* _EXERCISE DIRECTIONS_: Copy each line of the listing where the word "notice" can be found.
···
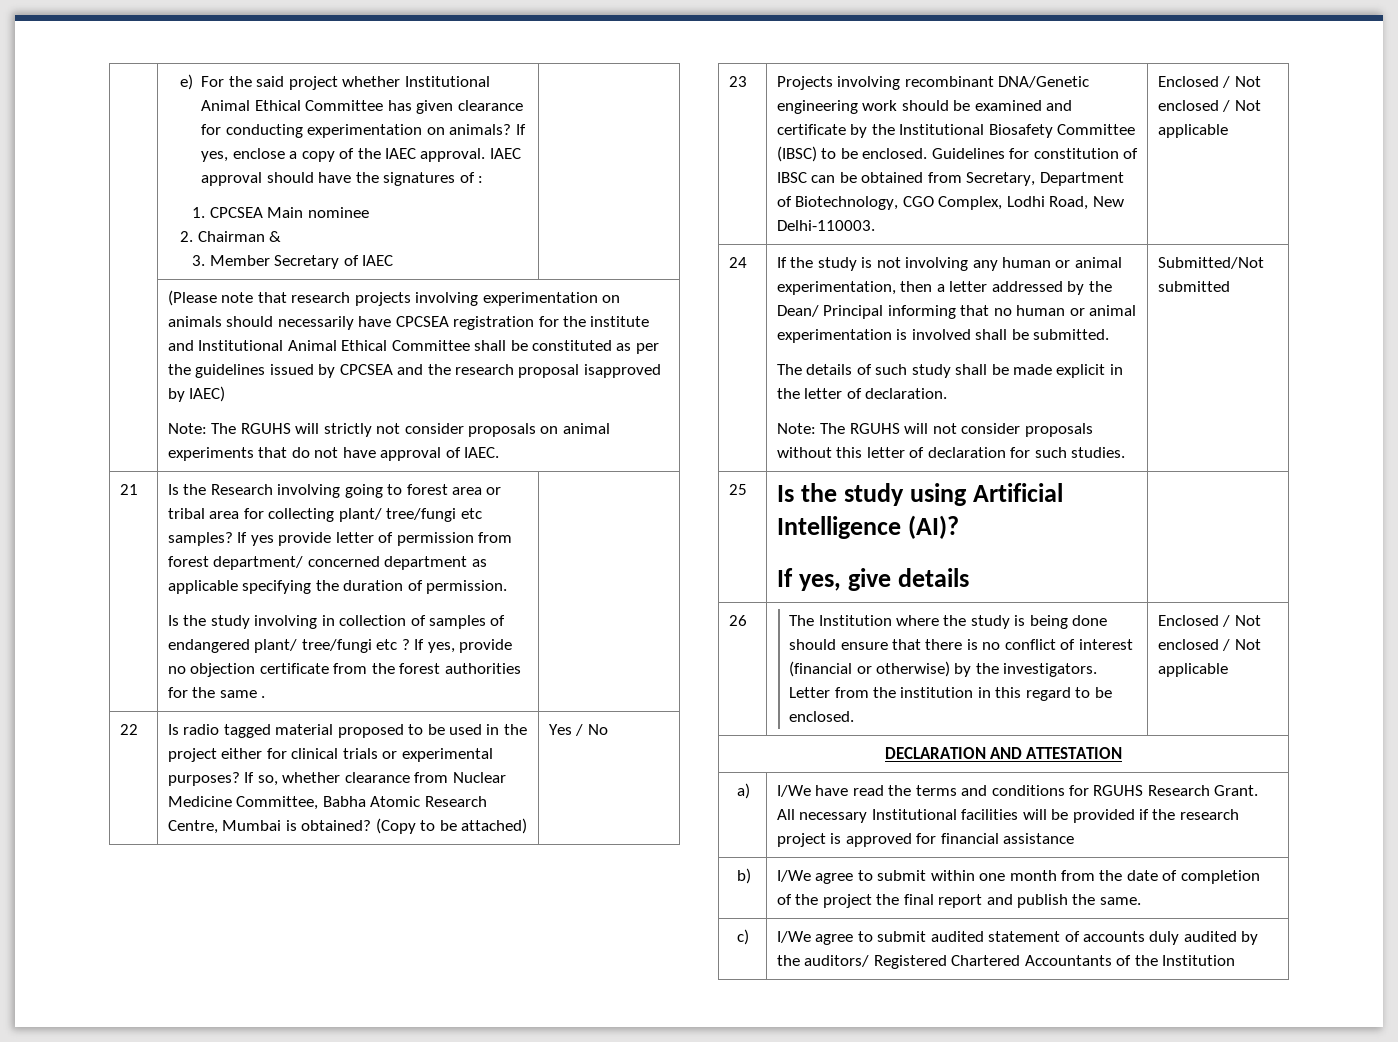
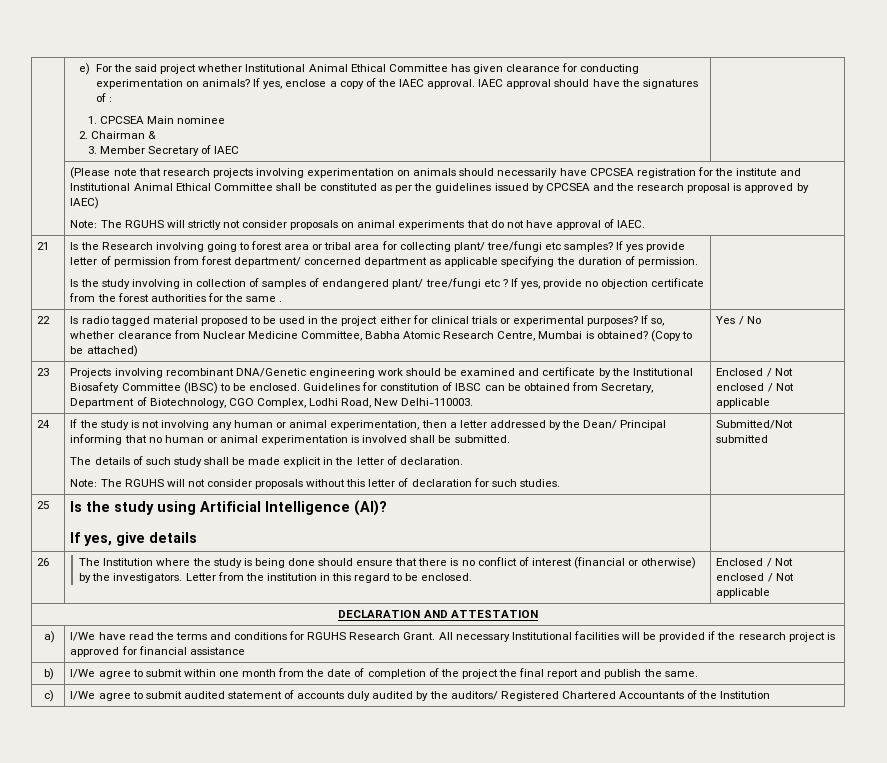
[583,364,661,378] isapproved -> [733,183,794,193] is approved

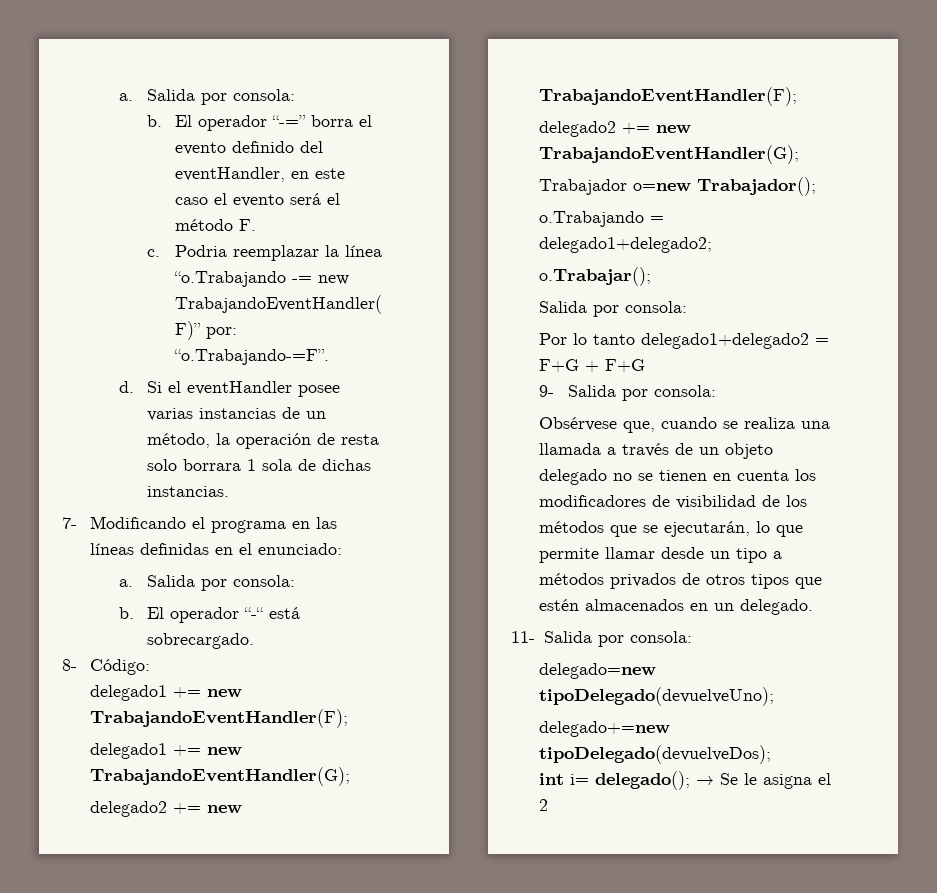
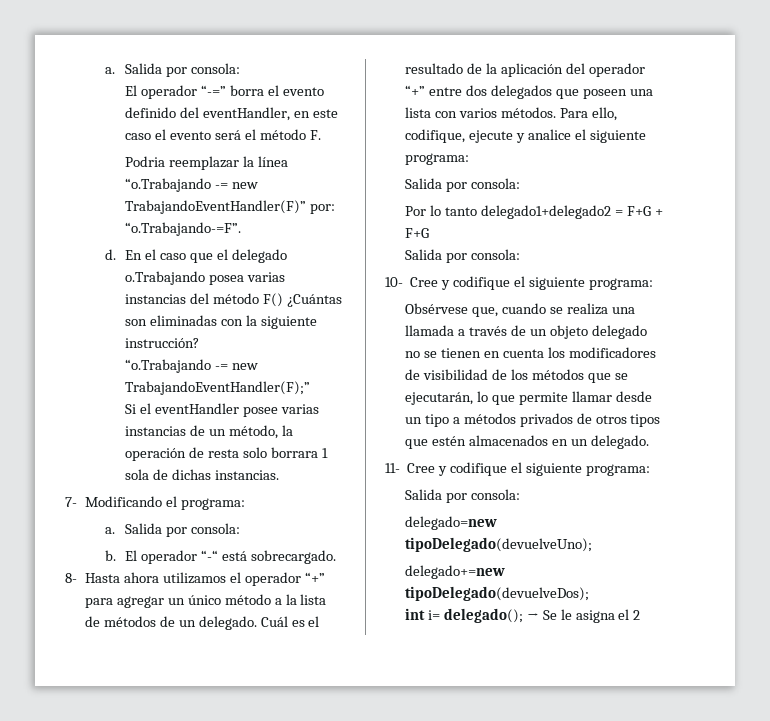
[118,89,295,105] [146,115,162,127] a. Salida por consola: // b. -> [105,63,240,77] a. Salida por consola: //
[146,249,160,257] c. -> (321, 135) none
(134, 387) none -> [125,249,287,263] [125,271,285,285] [125,293,342,307] [125,315,317,329] [125,338,200,348] [125,359,258,373] [125,381,311,395] En el caso que el delegado o.Trabajando posea varias instancias del método F() ¿Cuántas son eliminadas con la siguiente instrucción? // “o.Trabajando -= new TrabajandoEventHandler(F);” //
[211,517,338,533] [90,543,343,555] programa en las líneas definidas en el enunciado: -> [180,498,245,510] programa:
[90,659,151,675] [90,685,243,701] [90,709,349,728] [90,743,243,759] [90,767,351,786] [90,801,243,817] [539,87,798,106] [539,121,692,137] [539,145,800,164] [539,177,817,196] [539,211,665,227] [539,237,713,253] [539,267,652,286] Código: // delegado1 += new TrabajandoEventHandler(F); // delegado1 += new TrabajandoEventHandler(G); // delegado2 += new TrabajandoEventHandler(F); // delegado2 += new TrabajandoEventHandler(G); // Trabajador o=new Trabajador(); // o.Trabajando = delegado1+delegado2; // o.Trabajar(); -> [85,572,325,586] [85,594,327,608] [85,616,320,630] [405,63,645,77] [405,85,653,99] [405,107,617,121] [405,129,646,143] [405,153,470,165] Hasta ahora utilizamos el operador “+” para agregar un único método a la lista de métodos de un delegado. Cuál es el resultado de la aplicación del operador “+” entre dos delegados que poseen una lista con varios métodos. Para ello, codifique, ejecute y analice el siguiente programa:
[539,385,716,401] 9- Salida por consola: -> [405,249,520,263] [385,276,653,290] Salida por consola: // 10- Cree y codifique el siguiente programa:
(535, 637) none -> [407,462,650,476] Cree y codifique el siguiente programa: //

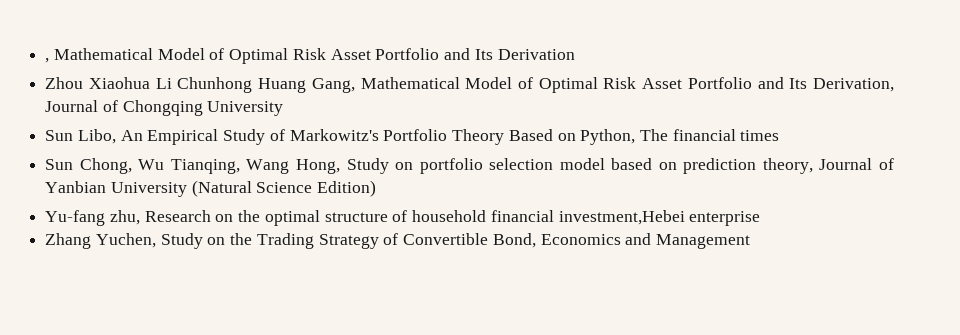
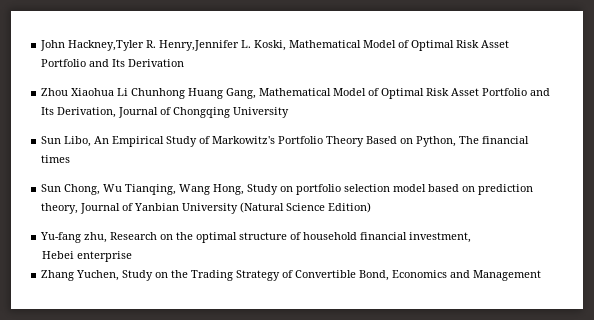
[45,58,50,63] , -> [40,40,287,51] John Hackney,Tyler R. Henry,Jennifer L. Koski,
[558,210,685,225] investment,Hebei -> [409,232,472,243] [42,251,75,259] investment, // Hebei

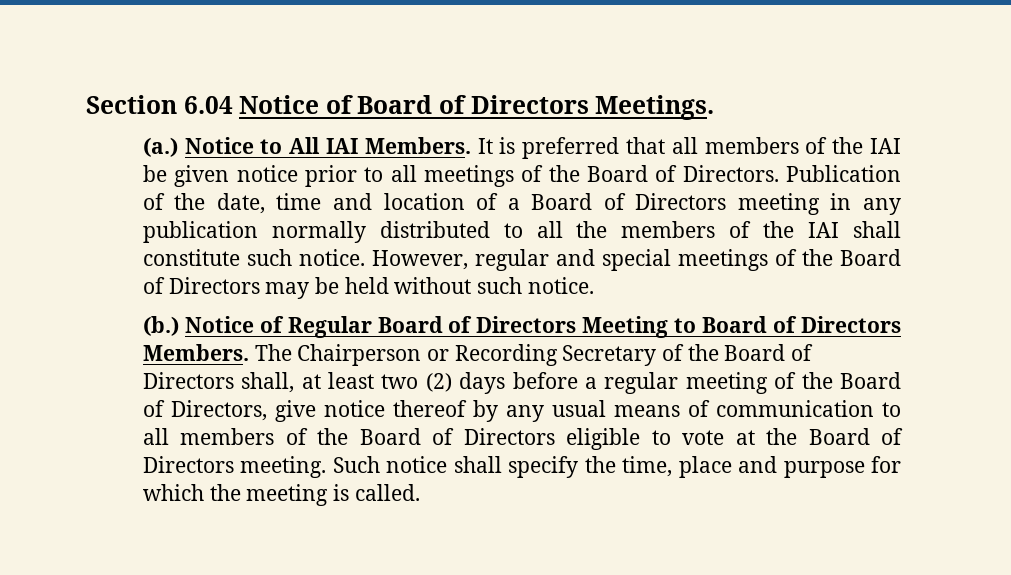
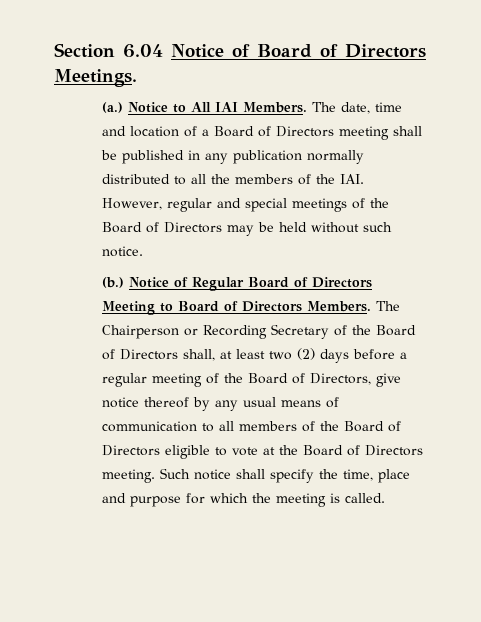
[477,137,901,159] [142,165,902,187] [142,193,206,210] It is preferred that all members of the IAI be given notice prior to all meetings of the Board of Directors. Publication of the -> [311,102,336,112] The
(820, 204) none -> [392,126,422,136] [100,150,184,164] shall be published
[808,221,902,238] [142,249,365,266] IAI shall constitute such notice. -> [339,174,364,184] IAI.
···
* _PROBLEM SOLUTION_:
[477,137,901,159] [142,165,902,187] [142,193,206,210] It is preferred that all members of the IAI be given notice prior to all meetings of the Board of Directors. Publication of the -> [311,102,336,112] The
[808,221,902,238] [142,249,365,266] IAI shall constitute such notice. -> [339,174,364,184] IAI.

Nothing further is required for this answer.